Knesset committee okays funds for defense-related programs including grants for reservists, trauma treatment
Sam Sokol is the Times of Israel's political correspondent. He was previously a reporter for the Jerusalem Post, Jewish Telegraphic Agency and Haaretz. He is the author of "Putin’s Hybrid War and the Jews"
The Knesset Joint Defense Budget Committee unanimously approves the allocation of funds made available via the 2024 defense budget for the Defense Ministry and defense-related departments operating under the Prime Minister’s Office.
The government’s proposed amended 2024 wartime budget allocates NIS 117 billion ($32 billion) for defense, an increase of NIS 53 billion ($14 billion) over the NIS 64 billion ($17 billion) budget originally approved last year — an increase of 82 percent.
In addition, the committee approves an NIS 50 billion ($13 billion) in income-contingent spending, an increase of around NIS 32 billion ($8.7 billion), “most of which is from the designated aid grant from the United States” intended to fund the war in Gaza.
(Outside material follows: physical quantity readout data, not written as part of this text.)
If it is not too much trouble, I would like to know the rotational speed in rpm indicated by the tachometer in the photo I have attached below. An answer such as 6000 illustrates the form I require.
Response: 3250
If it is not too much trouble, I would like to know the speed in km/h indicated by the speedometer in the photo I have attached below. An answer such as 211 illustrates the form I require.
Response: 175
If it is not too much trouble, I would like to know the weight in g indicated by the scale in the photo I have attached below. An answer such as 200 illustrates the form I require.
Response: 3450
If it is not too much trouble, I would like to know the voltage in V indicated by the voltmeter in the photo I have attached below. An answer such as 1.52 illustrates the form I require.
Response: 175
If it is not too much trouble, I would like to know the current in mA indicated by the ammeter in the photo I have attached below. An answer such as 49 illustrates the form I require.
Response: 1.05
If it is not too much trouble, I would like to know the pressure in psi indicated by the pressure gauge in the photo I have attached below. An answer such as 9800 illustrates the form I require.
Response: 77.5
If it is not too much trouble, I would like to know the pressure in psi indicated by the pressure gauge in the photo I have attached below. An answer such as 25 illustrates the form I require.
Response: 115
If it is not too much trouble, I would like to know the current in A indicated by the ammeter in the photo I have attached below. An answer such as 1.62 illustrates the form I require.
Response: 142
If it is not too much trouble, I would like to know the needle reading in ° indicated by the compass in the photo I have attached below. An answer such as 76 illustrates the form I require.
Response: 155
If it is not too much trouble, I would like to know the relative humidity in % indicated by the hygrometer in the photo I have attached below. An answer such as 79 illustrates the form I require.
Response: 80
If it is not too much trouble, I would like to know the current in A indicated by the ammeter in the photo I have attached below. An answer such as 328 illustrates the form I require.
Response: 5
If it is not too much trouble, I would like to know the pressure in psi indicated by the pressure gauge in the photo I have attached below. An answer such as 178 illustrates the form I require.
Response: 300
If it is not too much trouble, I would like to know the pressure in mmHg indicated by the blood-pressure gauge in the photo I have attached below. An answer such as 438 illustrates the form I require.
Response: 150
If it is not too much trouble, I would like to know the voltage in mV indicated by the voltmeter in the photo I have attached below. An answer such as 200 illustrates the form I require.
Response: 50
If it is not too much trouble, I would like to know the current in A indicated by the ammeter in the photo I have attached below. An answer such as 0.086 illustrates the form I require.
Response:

According to law, the internal division of the defense budget is approved by the Joint Committee of the Finance Committee and the Foreign Affairs and Defense Committee on the Defense Budget rather than the Knesset plenum.
After consulting with the heads of the Shin Bet security agency, the deputy head of the Mossad and the chief of the IDF Planning Directorate, among others, the committee allocated money for a variety of programs. These include grants for IDF reservists, the rehabilitation of wounded soldiers and the bolstering of efforts to treat war-related trauma.
The Knesset plenum is currently in the middle of a special 25-hour debate ahead of a vote of the proposed amended 2024 wartime budget.
According to the revised budget bill, which was passed by the cabinet in January and approved by the Knesset Finance Committee for its second and third readings last week, the government expenditure limit for 2024 will stand at NIS 584.1 billion ($160 billion), more than NIS 70 billion ($19 billion) higher than the original 2024 budget approved in May 2023, prior to the outbreak of war on October 7.
The budget bill’s second and third readings are scheduled for Wednesday afternoon.